Eventually, Motusesky took a job as a business development consultant at New York Life Investments, and quickly saw how useful her psychology training was to her job. “On a daily basis, I’m interacting with people, I need to know how they think,” she says. “My experience is completely different from what I ever would have imagined.”

But, as the industry is starting to see, it’s not just women who need to do the heavy lifting. Four years ago, Joseph Okaly ’08, a wealth manager at New Horizons Wealth Management in Cedar Knolls, New Jersey, read Lean In by Sheryl Sandberg, the chief operating officer of Meta Platforms. Okaly was transfixed. “She made so many eye-opening points,” he says. “Women get the short end of the stick more often than they should.”

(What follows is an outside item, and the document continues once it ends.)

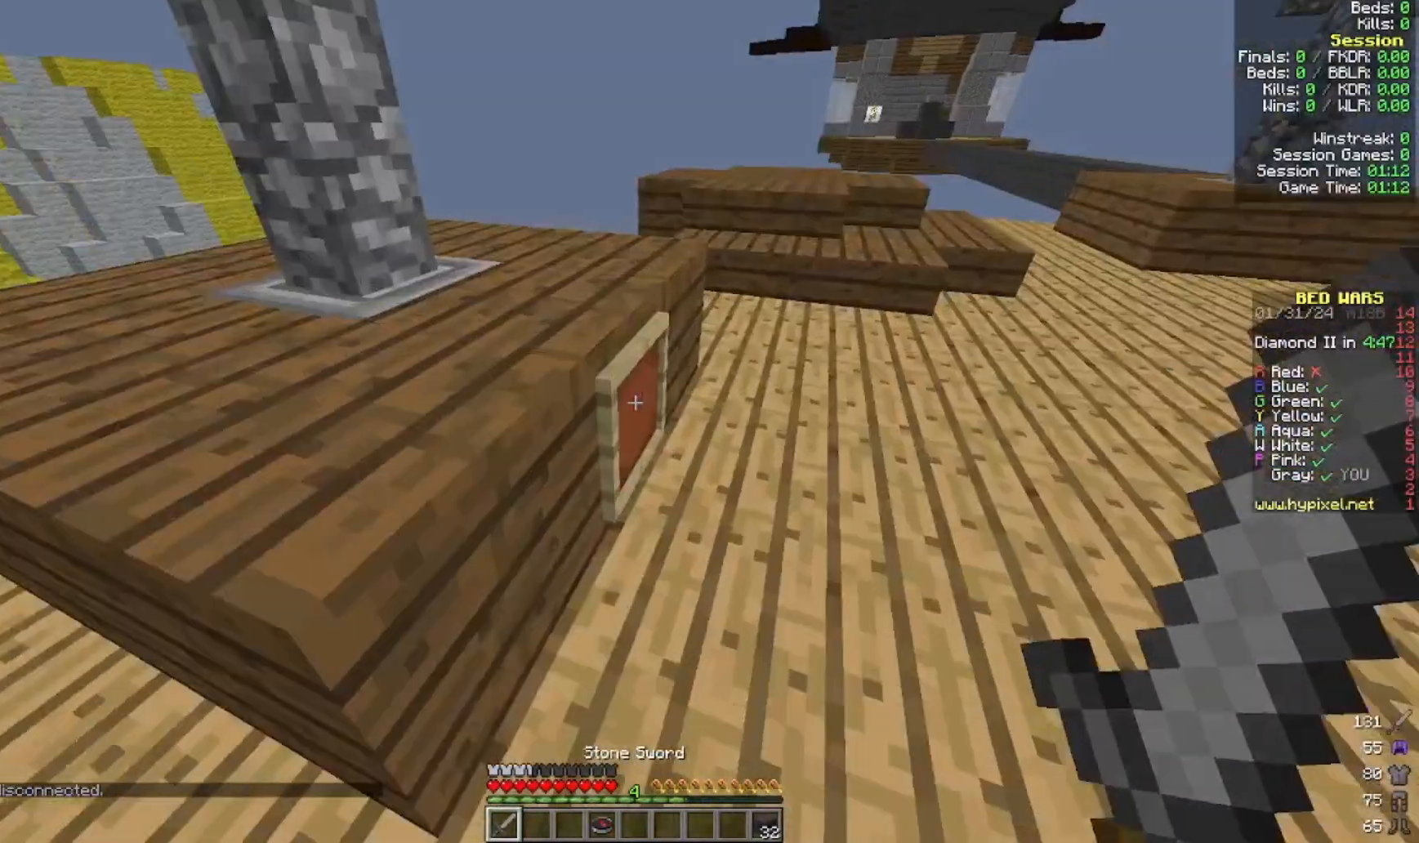
{"keys": ["w"], "mouse": [], "events": [[33, "mouse_left", "down"], [300, "mouse_left", "up"], [300, "w", "down"]]}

So, he made a commitment to hire more women. When hiring the company’s only intern last summer, he looked for a qualified female candidate. Out of 30 applicants, only two were women.

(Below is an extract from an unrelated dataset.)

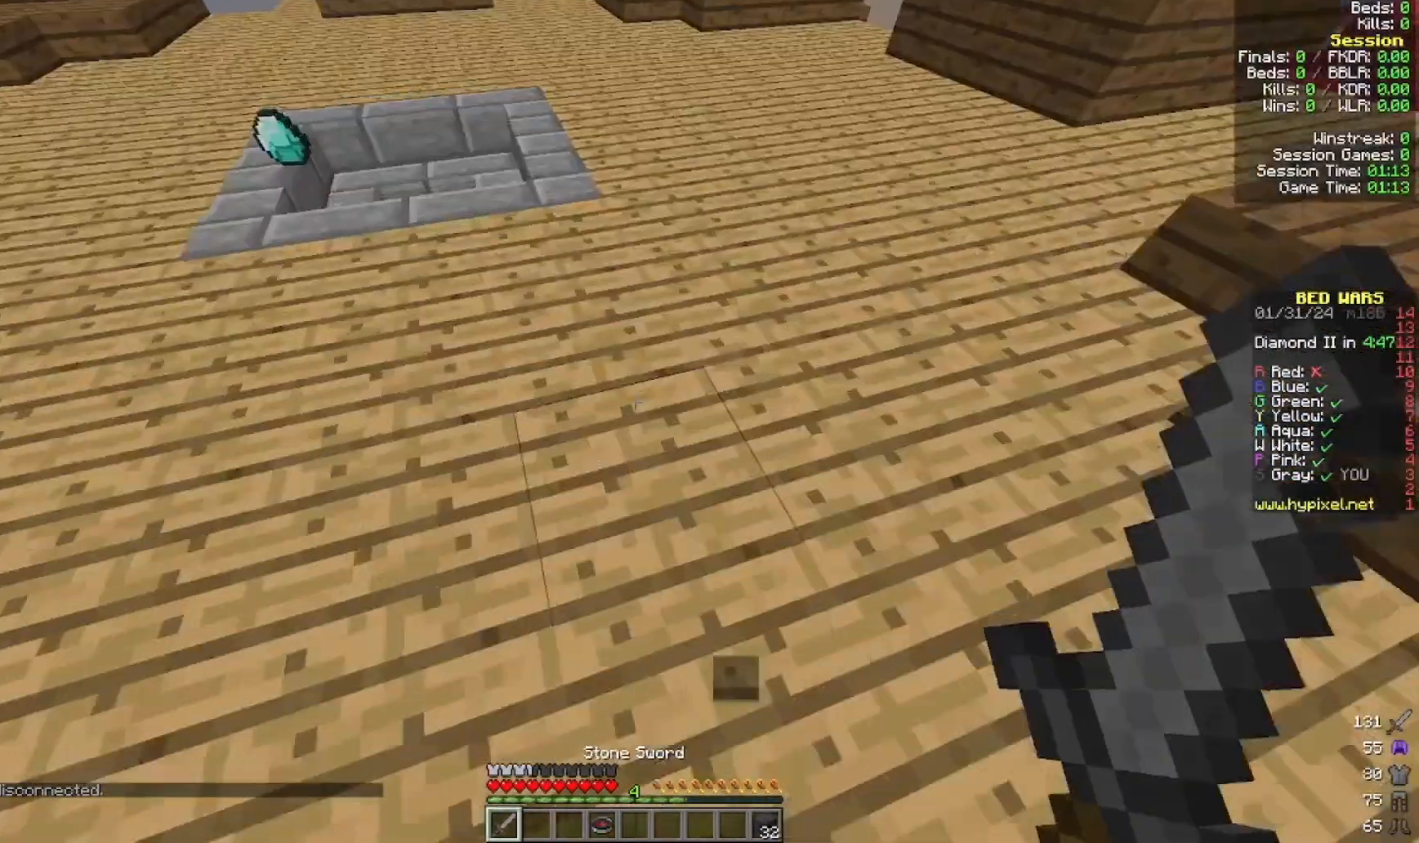
{"keys": ["a", "w"], "mouse": [], "events": [[500, "a", "down"]]}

He landed on Jamie Cox, now a senior at TCNJ, majoring in finance. “After the Zoom call ended, I thought, ‘That was the best interview I ever had,’” Cox says. A few days later, Cox received her offer letter, which included a personal video welcome from Okaly.

During her summer internship, Cox met with the company’s founder and chief executive every week for a private financial advising lesson. Although the office was evenly split between men and women, there were no female advisors.

“That made me want to become an advisor,” says Cox. After spending a summer interning for Okaly, she decided that she wanted to be in his shoes. “I want to be the one advising and meeting with clients,” she says.

In fall 2021, another internship opportunity came up, this time with a female advisor at a different firm. Cox jumped at the opportunity. “I wanted to work under a woman and to learn how she built herself up so that she was taken seriously,” Cox says. “I really wanted to get her perspective.”

Cox recently accepted a full-time position to join Okaly’s team again, starting in June 2022. She will be a client servicing specialist. Armed with experience and some early mentors, Cox says she has no hesitations about entering a male-dominated industry and doing her part to change that: “With confidence and knowledge in the industry, it’s fair game for anyone.”